··· Excerpted data ···

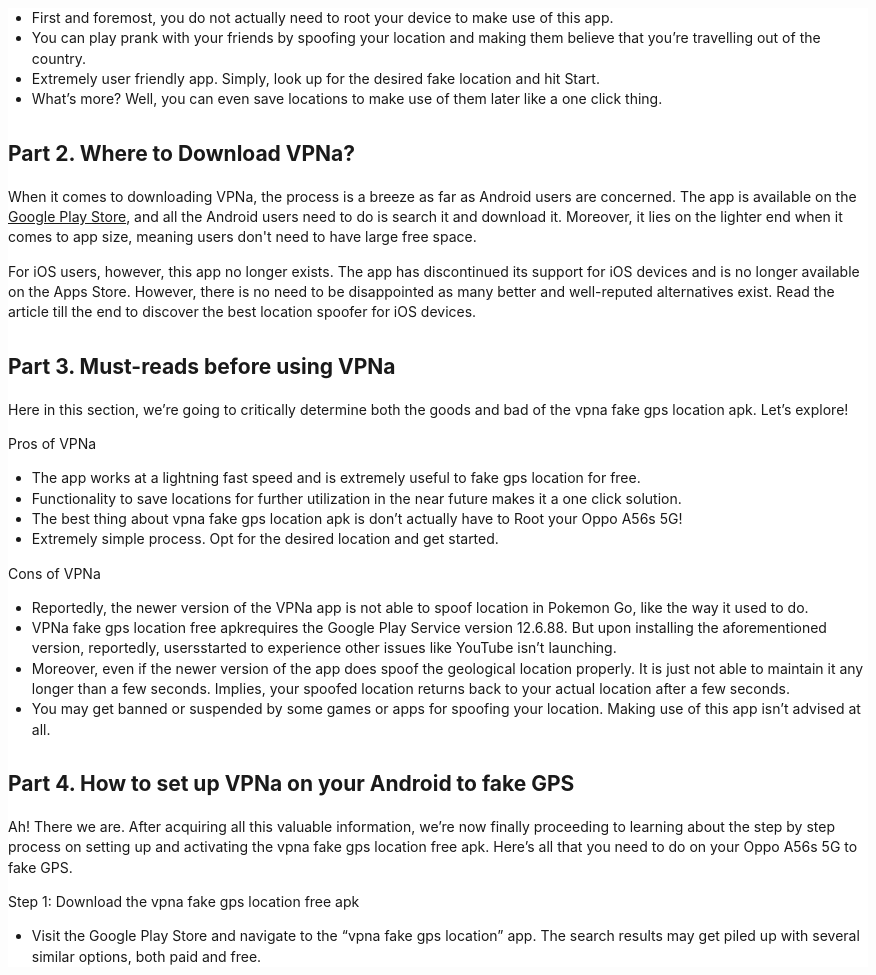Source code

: - First and foremost, you do not actually need to root your device to make use of this app.
- You can play prank with your friends by spoofing your location and making them believe that you’re travelling out of the country.
- Extremely user friendly app. Simply, look up for the desired fake location and hit Start.
- What’s more? Well, you can even save locations to make use of them later like a one click thing.

## Part 2. Where to Download VPNa?

When it comes to downloading VPNa, the process is a breeze as far as Android users are concerned. The app is available on the [Google Play Store](https://play.google.com/store/apps/details?id=com.xdoapp.virtualphonenavigation&hl=en&gl=US), and all the Android users need to do is search it and download it. Moreover, it lies on the lighter end when it comes to app size, meaning users don't need to have large free space.

For iOS users, however, this app no longer exists. The app has discontinued its support for iOS devices and is no longer available on the Apps Store. However, there is no need to be disappointed as many better and well-reputed alternatives exist. Read the article till the end to discover the best location spoofer for iOS devices.

## Part 3. Must-reads before using VPNa

Here in this section, we’re going to critically determine both the goods and bad of the vpna fake gps location apk. Let’s explore!

Pros of VPNa

- The app works at a lightning fast speed and is extremely useful to fake gps location for free.
- Functionality to save locations for further utilization in the near future makes it a one click solution.
- The best thing about vpna fake gps location apk is don’t actually have to Root your Oppo A56s 5G!
- Extremely simple process. Opt for the desired location and get started.

Cons of VPNa

- Reportedly, the newer version of the VPNa app is not able to spoof location in Pokemon Go, like the way it used to do.
- VPNa fake gps location free apkrequires the Google Play Service version 12.6.88. But upon installing the aforementioned version, reportedly, usersstarted to experience other issues like YouTube isn’t launching.
- Moreover, even if the newer version of the app does spoof the geological location properly. It is just not able to maintain it any longer than a few seconds. Implies, your spoofed location returns back to your actual location after a few seconds.
- You may get banned or suspended by some games or apps for spoofing your location. Making use of this app isn’t advised at all.

## Part 4. How to set up VPNa on your Android to fake GPS

Ah! There we are. After acquiring all this valuable information, we’re now finally proceeding to learning about the step by step process on setting up and activating the vpna fake gps location free apk. Here’s all that you need to do on your Oppo A56s 5G to fake GPS.

Step 1: Download the vpna fake gps location free apk

- Visit the Google Play Store and navigate to the “vpna fake gps location” app. The search results may get piled up with several similar options, both paid and free.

···

▶ [Assignment]
What you give back must be exactly the lines from the opening line of the entries through the line holding "Pros of VPNa", with no pictures.

▶ [Solution]
Source code

: - First and foremost, you do not actually need to root your device to make use of this app.
- You can play prank with your friends by spoofing your location and making them believe that you’re travelling out of the country.
- Extremely user friendly app. Simply, look up for the desired fake location and hit Start.
- What’s more? Well, you can even save locations to make use of them later like a one click thing.

## Part 2. Where to Download VPNa?

When it comes to downloading VPNa, the process is a breeze as far as Android users are concerned. The app is available on the [Google Play Store](https://play.google.com/store/apps/details?id=com.xdoapp.virtualphonenavigation&hl=en&gl=US), and all the Android users need to do is search it and download it. Moreover, it lies on the lighter end when it comes to app size, meaning users don't need to have large free space.

For iOS users, however, this app no longer exists. The app has discontinued its support for iOS devices and is no longer available on the Apps Store. However, there is no need to be disappointed as many better and well-reputed alternatives exist. Read the article till the end to discover the best location spoofer for iOS devices.

## Part 3. Must-reads before using VPNa

Here in this section, we’re going to critically determine both the goods and bad of the vpna fake gps location apk. Let’s explore!

Pros of VPNa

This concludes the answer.